An extract from FAS Dean Hopi Hoekstra’s message to the College on February 14:
“Classroom Social Compact Committee
Harvard’s teaching and learning environments are most effective when students speak, listen, and ask questions of each other with curiosity and respect, as highlighted by the College’s intellectual vitality initiative. Employing the skills and framework of civil discourse in the classroom is one way we increase the likelihood that a broad range of perspectives will be heard and that participants will open themselves to new ideas. Another is to ensure that everyone in the classroom – students and instructors alike – has a shared understanding of how they together contribute to an environment that promotes discovery, learning, and meaningful dialogue.
To support our students in their intellectual growth and our faculty in their teaching mission, I have charged a faculty committee to engage our community in a conversation about the FAS classroom.
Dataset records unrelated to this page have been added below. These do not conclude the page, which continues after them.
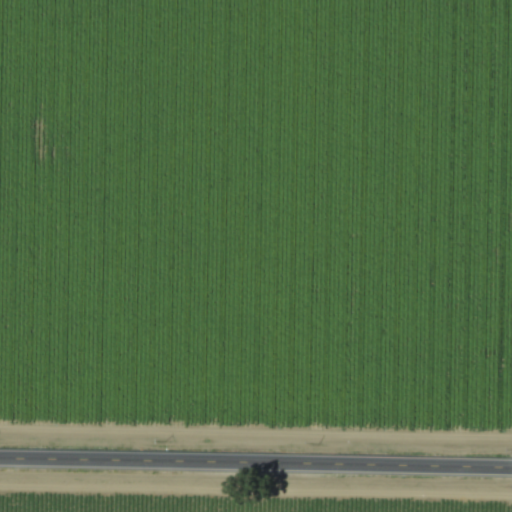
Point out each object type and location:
road: (255, 464)
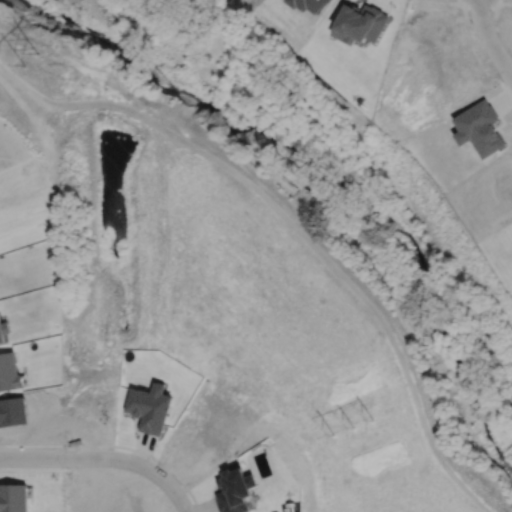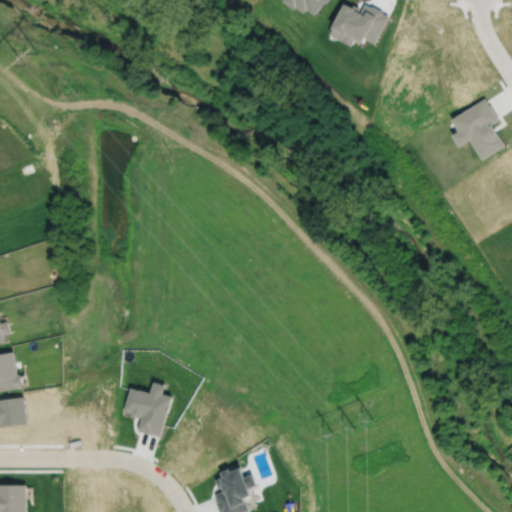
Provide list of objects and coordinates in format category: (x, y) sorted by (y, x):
road: (489, 40)
building: (478, 127)
building: (478, 128)
power tower: (351, 424)
road: (88, 457)
road: (178, 498)
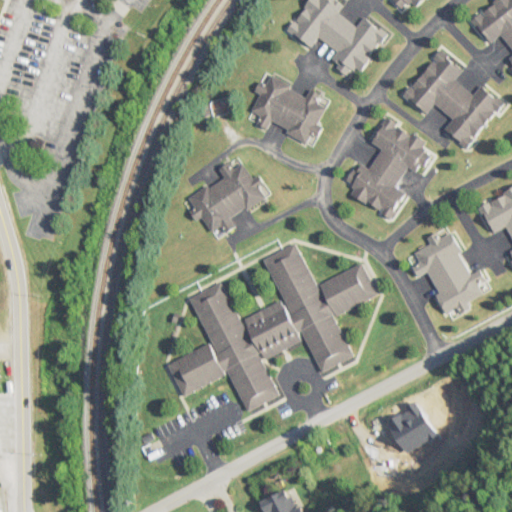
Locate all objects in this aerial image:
building: (406, 3)
building: (497, 22)
building: (339, 34)
building: (455, 98)
building: (290, 109)
building: (389, 168)
road: (327, 175)
building: (229, 198)
road: (443, 202)
building: (499, 212)
railway: (108, 245)
railway: (118, 245)
building: (450, 271)
building: (273, 327)
road: (23, 360)
road: (328, 414)
road: (215, 479)
road: (199, 487)
road: (224, 497)
road: (207, 501)
building: (283, 502)
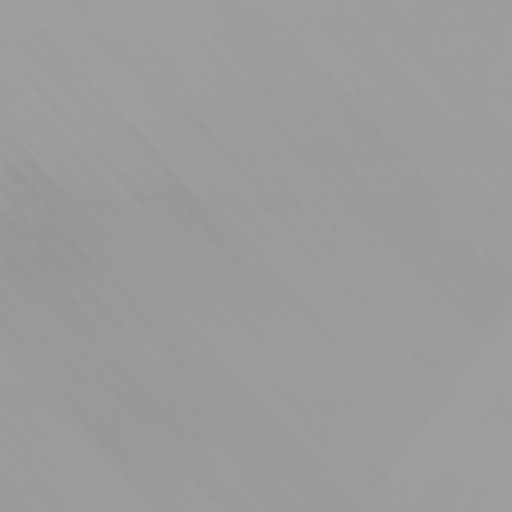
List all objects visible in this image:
crop: (256, 256)
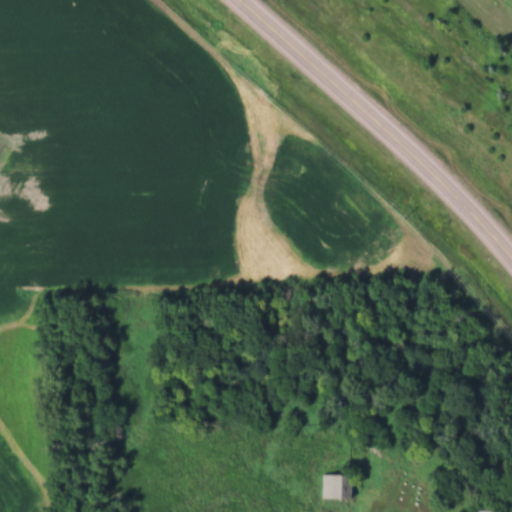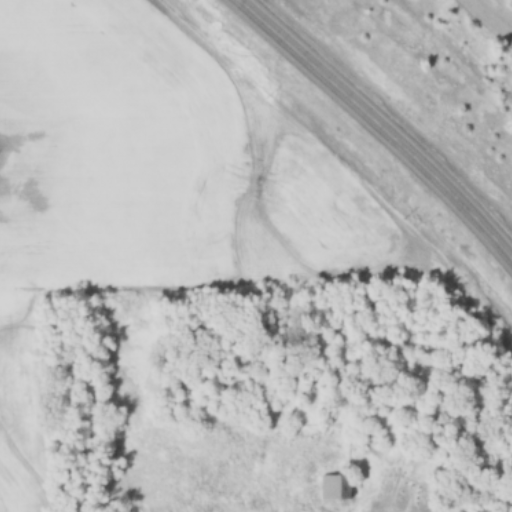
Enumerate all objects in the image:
road: (378, 118)
building: (330, 486)
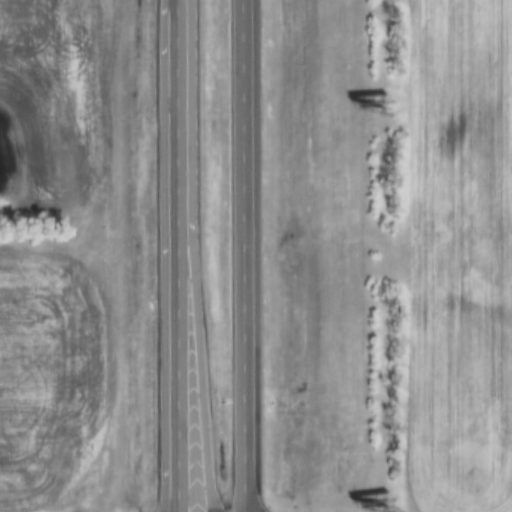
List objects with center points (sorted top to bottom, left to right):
road: (248, 255)
road: (178, 256)
road: (410, 256)
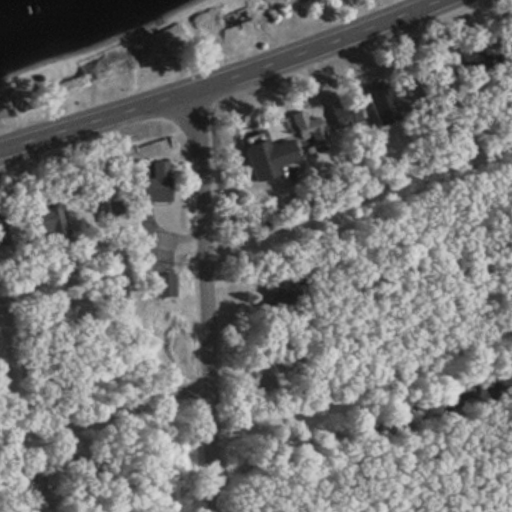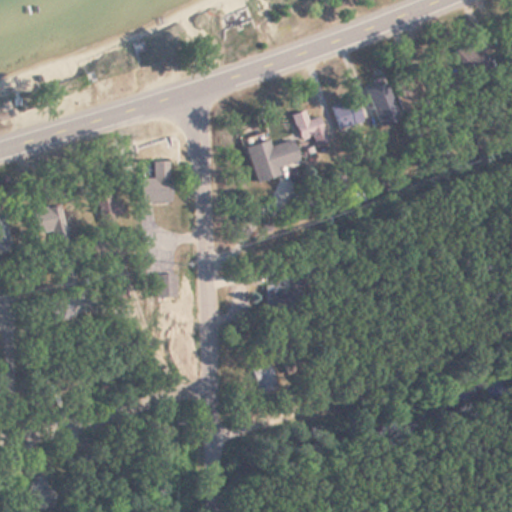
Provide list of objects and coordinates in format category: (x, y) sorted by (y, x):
road: (222, 80)
building: (344, 116)
building: (307, 129)
building: (265, 157)
building: (156, 184)
building: (108, 207)
building: (49, 223)
building: (2, 229)
building: (163, 286)
building: (274, 300)
road: (200, 301)
building: (259, 380)
road: (359, 385)
road: (102, 408)
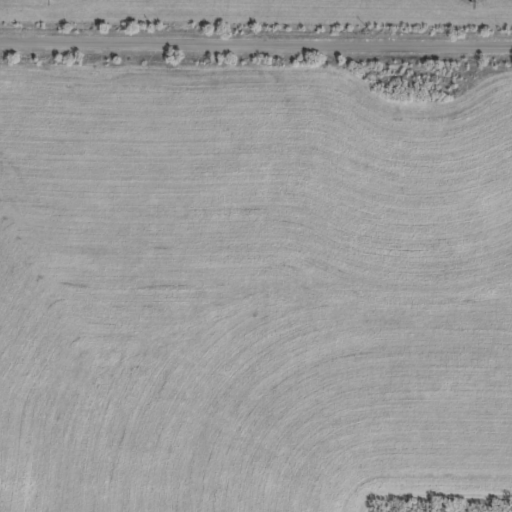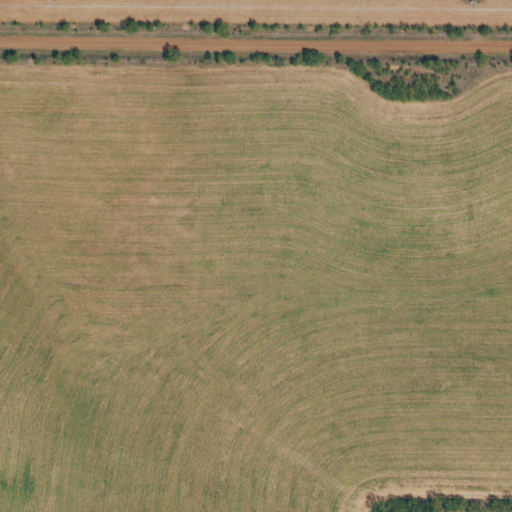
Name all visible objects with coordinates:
power tower: (471, 1)
road: (256, 34)
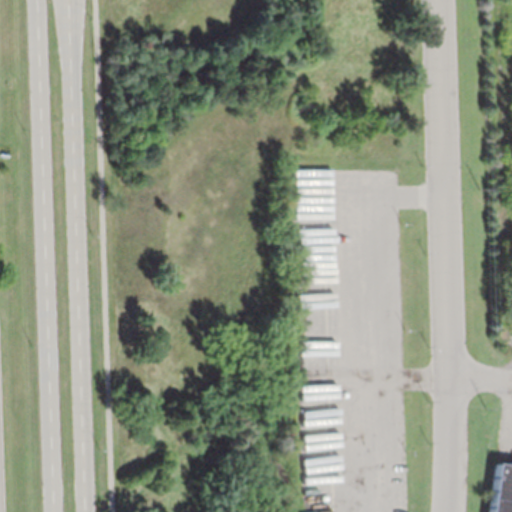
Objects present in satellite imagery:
building: (377, 49)
building: (301, 62)
building: (348, 72)
building: (314, 210)
road: (45, 255)
road: (104, 255)
road: (448, 255)
road: (75, 256)
road: (482, 376)
building: (501, 488)
building: (501, 489)
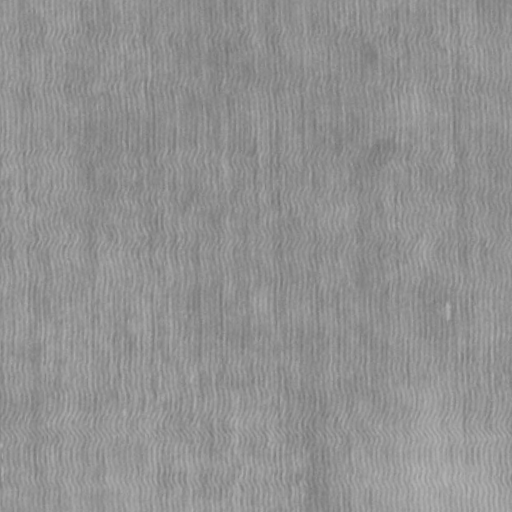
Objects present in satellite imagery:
crop: (255, 256)
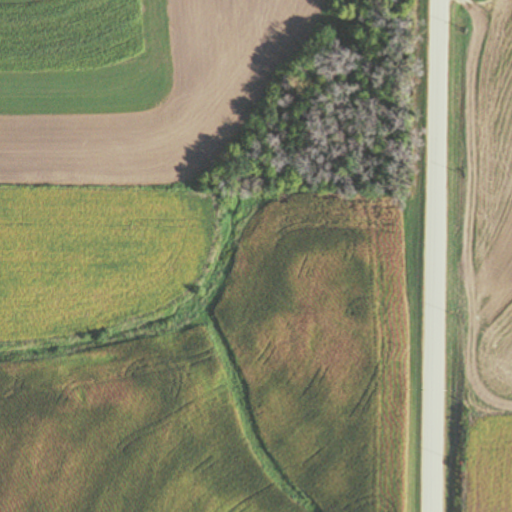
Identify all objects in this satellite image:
road: (429, 256)
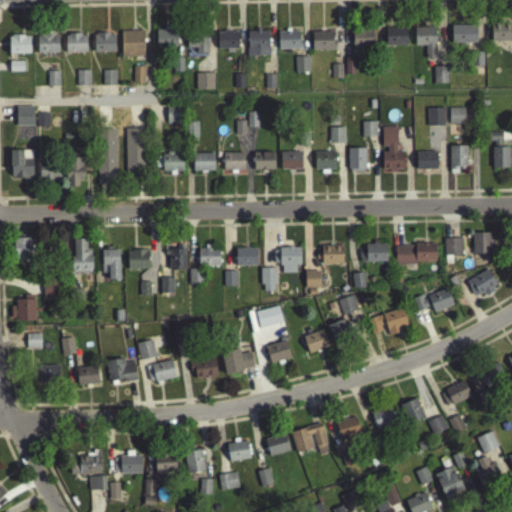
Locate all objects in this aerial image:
road: (458, 2)
road: (202, 7)
building: (500, 36)
building: (500, 36)
building: (462, 38)
building: (462, 38)
building: (394, 40)
building: (395, 41)
building: (165, 43)
building: (165, 43)
building: (226, 44)
building: (227, 44)
building: (287, 44)
building: (288, 44)
building: (425, 44)
building: (321, 45)
building: (322, 45)
building: (361, 45)
building: (362, 45)
building: (425, 45)
building: (103, 46)
building: (196, 46)
building: (197, 46)
building: (46, 47)
building: (47, 47)
building: (75, 47)
building: (75, 47)
building: (103, 47)
building: (131, 47)
building: (131, 47)
building: (257, 47)
building: (257, 47)
building: (18, 48)
building: (18, 49)
building: (177, 68)
building: (300, 68)
building: (177, 69)
building: (301, 69)
building: (14, 70)
building: (15, 70)
building: (348, 70)
building: (349, 70)
building: (335, 75)
building: (335, 75)
building: (137, 79)
building: (138, 79)
building: (439, 79)
building: (440, 79)
building: (107, 81)
building: (52, 82)
building: (52, 82)
building: (82, 82)
building: (82, 82)
building: (108, 82)
building: (203, 85)
building: (238, 85)
building: (238, 85)
building: (268, 85)
building: (203, 86)
building: (269, 86)
road: (120, 98)
building: (171, 118)
building: (171, 119)
building: (24, 120)
building: (24, 120)
building: (455, 120)
building: (456, 120)
building: (434, 121)
building: (434, 121)
building: (41, 123)
building: (251, 123)
building: (41, 124)
building: (251, 124)
building: (191, 133)
building: (367, 133)
building: (368, 133)
building: (191, 134)
building: (335, 139)
building: (335, 140)
building: (494, 141)
building: (494, 142)
building: (389, 154)
building: (389, 155)
building: (133, 158)
building: (104, 159)
building: (499, 161)
building: (355, 162)
building: (455, 162)
building: (456, 162)
building: (499, 162)
building: (355, 163)
building: (262, 164)
building: (289, 164)
building: (323, 164)
building: (424, 164)
building: (232, 165)
building: (263, 165)
building: (290, 165)
building: (323, 165)
building: (425, 165)
building: (168, 166)
building: (202, 166)
building: (202, 166)
building: (232, 166)
building: (168, 167)
building: (20, 168)
building: (20, 169)
building: (73, 175)
building: (73, 175)
building: (48, 176)
building: (48, 176)
road: (256, 200)
road: (1, 208)
road: (509, 209)
road: (255, 213)
road: (2, 220)
road: (507, 222)
road: (444, 226)
road: (3, 233)
building: (480, 247)
building: (480, 248)
building: (21, 250)
building: (451, 250)
building: (22, 251)
building: (451, 251)
building: (372, 257)
building: (373, 257)
building: (414, 257)
building: (414, 258)
building: (330, 259)
building: (330, 259)
building: (80, 260)
building: (207, 260)
building: (80, 261)
building: (175, 261)
building: (207, 261)
building: (244, 261)
building: (245, 261)
building: (175, 262)
building: (288, 263)
building: (288, 263)
building: (136, 264)
building: (137, 264)
building: (110, 267)
building: (110, 268)
building: (228, 282)
building: (229, 283)
building: (266, 283)
building: (266, 283)
building: (310, 283)
building: (311, 284)
building: (356, 285)
building: (357, 285)
building: (480, 287)
building: (481, 288)
building: (165, 289)
building: (165, 289)
building: (144, 293)
building: (144, 293)
building: (50, 296)
building: (50, 296)
building: (439, 304)
building: (439, 305)
building: (417, 307)
building: (418, 307)
building: (346, 309)
building: (346, 309)
building: (22, 312)
building: (22, 313)
building: (386, 326)
building: (387, 326)
building: (337, 335)
building: (337, 335)
building: (179, 338)
building: (179, 338)
building: (255, 339)
building: (32, 345)
building: (32, 345)
building: (314, 346)
building: (314, 346)
building: (65, 350)
building: (66, 350)
building: (144, 354)
building: (145, 354)
building: (276, 356)
building: (276, 356)
building: (235, 365)
building: (235, 365)
building: (509, 365)
building: (509, 365)
building: (203, 372)
building: (204, 372)
building: (118, 375)
building: (119, 375)
building: (158, 376)
building: (159, 376)
building: (47, 378)
building: (47, 378)
building: (85, 380)
building: (86, 380)
building: (486, 380)
building: (487, 380)
building: (453, 398)
building: (453, 398)
road: (332, 403)
road: (4, 404)
road: (11, 404)
road: (263, 404)
road: (31, 412)
building: (410, 415)
building: (410, 415)
building: (381, 421)
building: (382, 421)
road: (36, 425)
building: (454, 428)
building: (455, 428)
building: (435, 429)
building: (435, 430)
building: (346, 432)
building: (346, 432)
road: (43, 437)
road: (1, 438)
road: (5, 442)
road: (21, 442)
road: (37, 443)
building: (308, 443)
building: (309, 443)
building: (484, 446)
building: (485, 447)
building: (275, 449)
building: (275, 449)
road: (23, 452)
building: (236, 455)
building: (237, 455)
building: (510, 464)
building: (510, 464)
building: (192, 465)
building: (193, 465)
building: (163, 467)
building: (164, 467)
building: (129, 468)
building: (129, 469)
building: (85, 470)
building: (85, 470)
road: (18, 475)
building: (484, 476)
building: (485, 476)
building: (420, 480)
building: (421, 481)
building: (263, 482)
building: (263, 482)
building: (226, 485)
building: (227, 485)
building: (95, 487)
building: (96, 487)
building: (447, 487)
building: (448, 488)
building: (204, 490)
building: (204, 491)
building: (147, 492)
building: (147, 492)
building: (112, 495)
building: (112, 495)
building: (1, 498)
building: (1, 498)
building: (387, 501)
building: (387, 501)
building: (348, 503)
building: (348, 504)
building: (416, 505)
building: (417, 506)
building: (315, 510)
building: (316, 510)
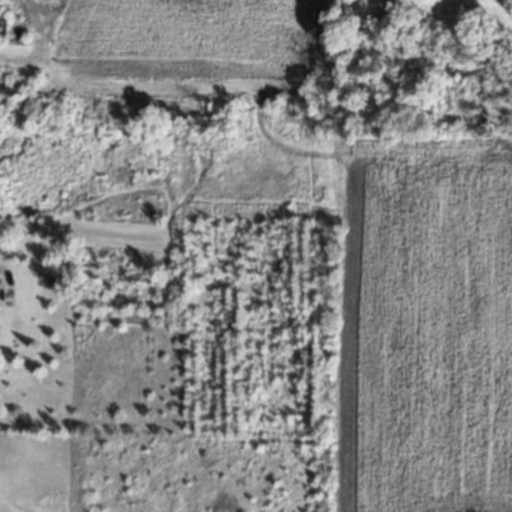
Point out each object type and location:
crop: (184, 40)
road: (314, 156)
crop: (423, 328)
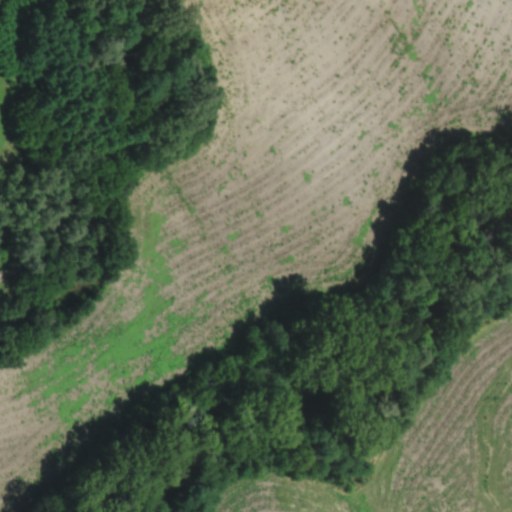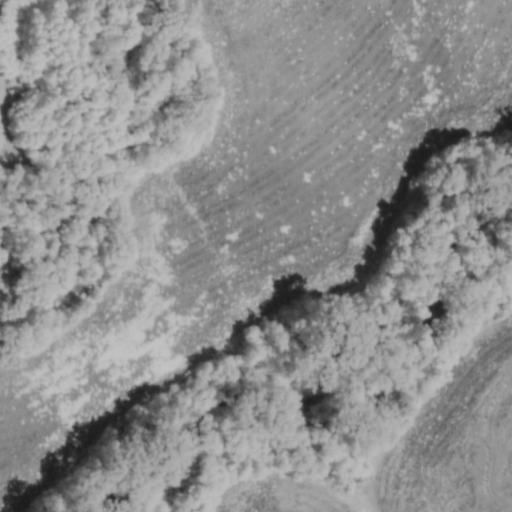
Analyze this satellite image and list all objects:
crop: (258, 208)
road: (31, 257)
road: (1, 334)
crop: (420, 447)
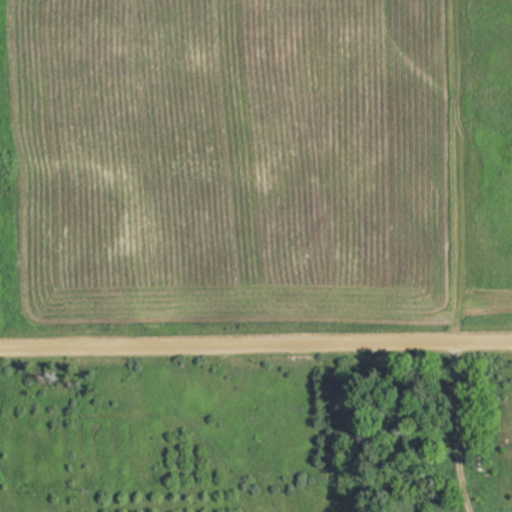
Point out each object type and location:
road: (256, 351)
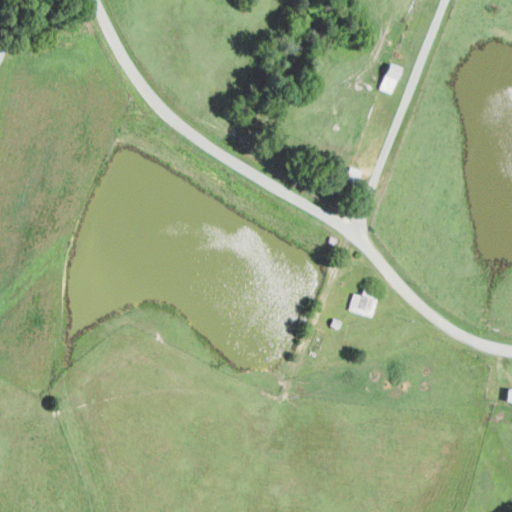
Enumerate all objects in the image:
road: (393, 117)
road: (291, 192)
building: (506, 394)
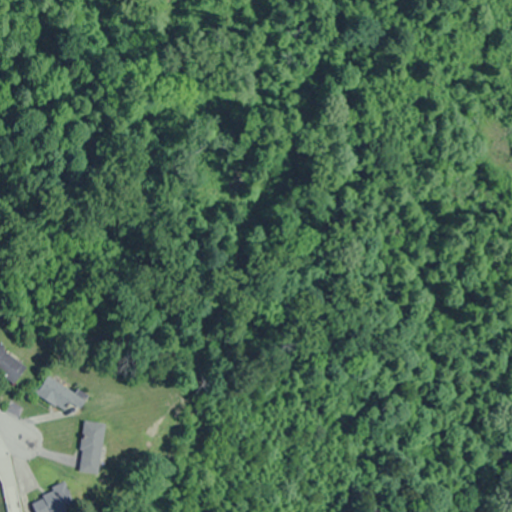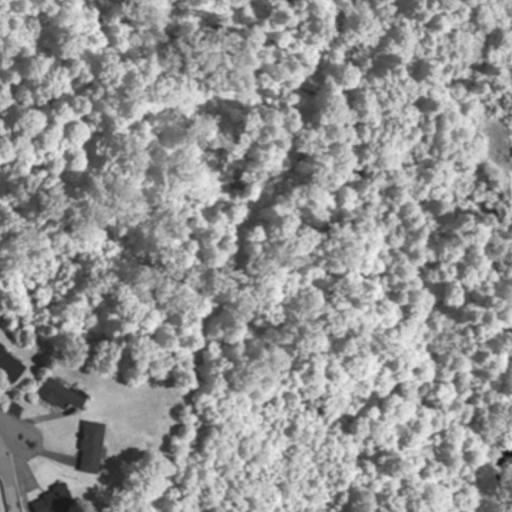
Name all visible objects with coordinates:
building: (9, 364)
building: (61, 394)
road: (8, 427)
building: (94, 446)
building: (57, 501)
I am enormously grateful to Maya Jasanoff, X.D. and Nancy Yang Professor and Coolidge Professor of History, and David Laibson, Robert I. Goldman Professor of Economics and a Faculty Dean of Lowell House, for agreeing to co-chair this important effort.
Through this process, the Classroom Social Compact Committee (CSCC) will elicit the perspectives and insights of our faculty and students and consider current policies and fundamental values, like our commitment to academic freedom. The ultimate goal is to articulate in simple, clear terms our community’s shared goals for the FAS classroom and the roles of students, both undergraduate and graduate, and their instructors in fostering them. In addition to developing these statements, the CSCC will provide recommendations for strengthening and nurturing a vibrant classroom.
As the work of the committee gets underway, more information will be made available about opportunities to participate and to share your input.”
How encouraging to have open discussion AGAIN at Harvard….even if so much of it remains anonymous…. it’s late, the suppression is systemic…having graduated during the Vietnam War there was, even in the locker room, heated but honest debate …which, regrettably, seems impossible to imagine at present.
Dave Crawford, 1972
re: Dean Hoekstra announced the creation of the Classroom Social Impact Committee....
The Harvard community lives in such a bubble and is so arrogant, it's not clear that anything can be done to retrieve its reputation at this point. The world moves on - maybe Harvard has actually missed the boat?